◆ PROBLEM DESCRIPTION
Each line from the one containing "[![Image 7: Ministry" through the last line of the records below is to be repeated as written, with nothing added.

+ + +

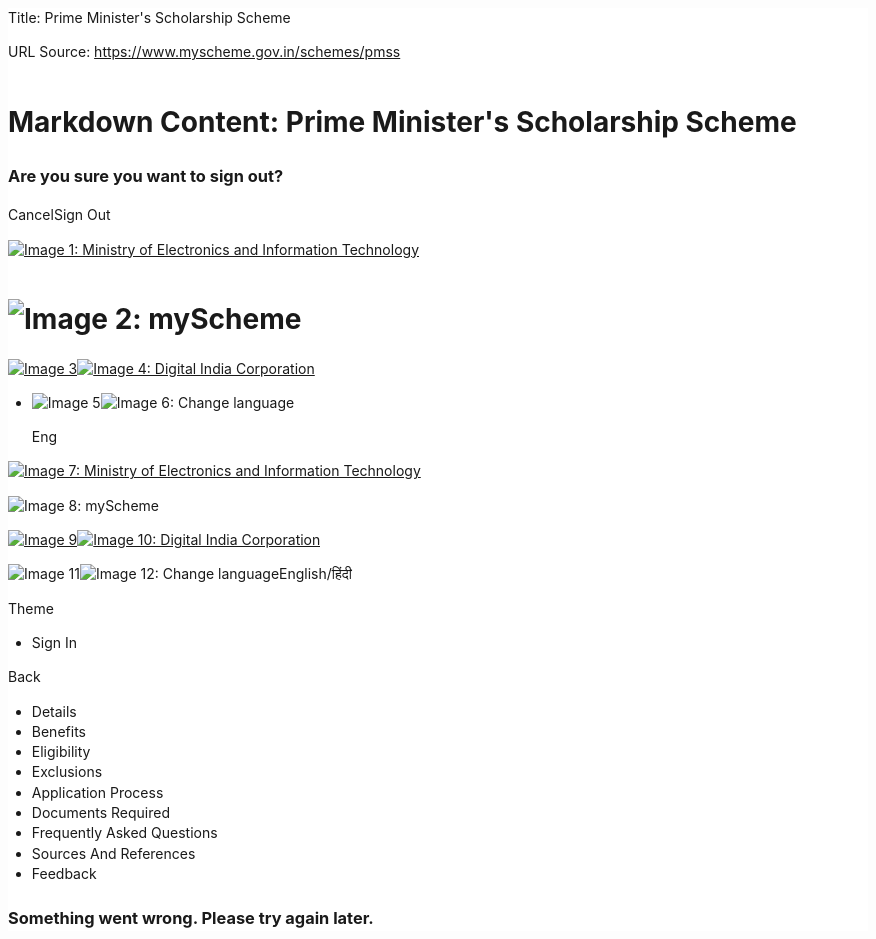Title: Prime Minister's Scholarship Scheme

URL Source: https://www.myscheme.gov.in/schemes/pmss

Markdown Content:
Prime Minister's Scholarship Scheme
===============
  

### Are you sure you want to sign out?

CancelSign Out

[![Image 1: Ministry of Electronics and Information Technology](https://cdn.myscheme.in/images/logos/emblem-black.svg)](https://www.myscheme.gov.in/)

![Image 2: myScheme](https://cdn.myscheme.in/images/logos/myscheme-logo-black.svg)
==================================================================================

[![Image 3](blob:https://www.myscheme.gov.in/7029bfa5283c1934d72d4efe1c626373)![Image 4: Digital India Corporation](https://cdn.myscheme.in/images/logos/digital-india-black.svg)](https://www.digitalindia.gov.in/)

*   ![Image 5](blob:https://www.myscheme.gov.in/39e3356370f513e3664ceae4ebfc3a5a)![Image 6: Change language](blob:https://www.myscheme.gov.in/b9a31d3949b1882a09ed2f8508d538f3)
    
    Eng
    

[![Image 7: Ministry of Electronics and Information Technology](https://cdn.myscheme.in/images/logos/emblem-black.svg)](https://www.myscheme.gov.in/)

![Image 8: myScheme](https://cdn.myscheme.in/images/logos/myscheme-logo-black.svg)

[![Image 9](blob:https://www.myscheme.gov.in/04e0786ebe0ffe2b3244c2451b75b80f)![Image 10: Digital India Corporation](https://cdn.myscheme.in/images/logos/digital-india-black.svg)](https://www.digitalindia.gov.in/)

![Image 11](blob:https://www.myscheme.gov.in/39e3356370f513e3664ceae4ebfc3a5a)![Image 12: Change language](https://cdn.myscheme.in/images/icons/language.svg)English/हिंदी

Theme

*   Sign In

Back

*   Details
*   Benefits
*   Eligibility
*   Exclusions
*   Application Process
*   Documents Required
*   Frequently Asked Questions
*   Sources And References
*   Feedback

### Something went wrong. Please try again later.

+ + +

◆ WRITTEN ANSWER
[![Image 7: Ministry of Electronics and Information Technology](https://cdn.myscheme.in/images/logos/emblem-black.svg)](https://www.myscheme.gov.in/)

![Image 8: myScheme](https://cdn.myscheme.in/images/logos/myscheme-logo-black.svg)

[![Image 9](blob:https://www.myscheme.gov.in/04e0786ebe0ffe2b3244c2451b75b80f)![Image 10: Digital India Corporation](https://cdn.myscheme.in/images/logos/digital-india-black.svg)](https://www.digitalindia.gov.in/)

![Image 11](blob:https://www.myscheme.gov.in/39e3356370f513e3664ceae4ebfc3a5a)![Image 12: Change language](https://cdn.myscheme.in/images/icons/language.svg)English/हिंदी

Theme

*   Sign In

Back

*   Details
*   Benefits
*   Eligibility
*   Exclusions
*   Application Process
*   Documents Required
*   Frequently Asked Questions
*   Sources And References
*   Feedback

### Something went wrong. Please try again later.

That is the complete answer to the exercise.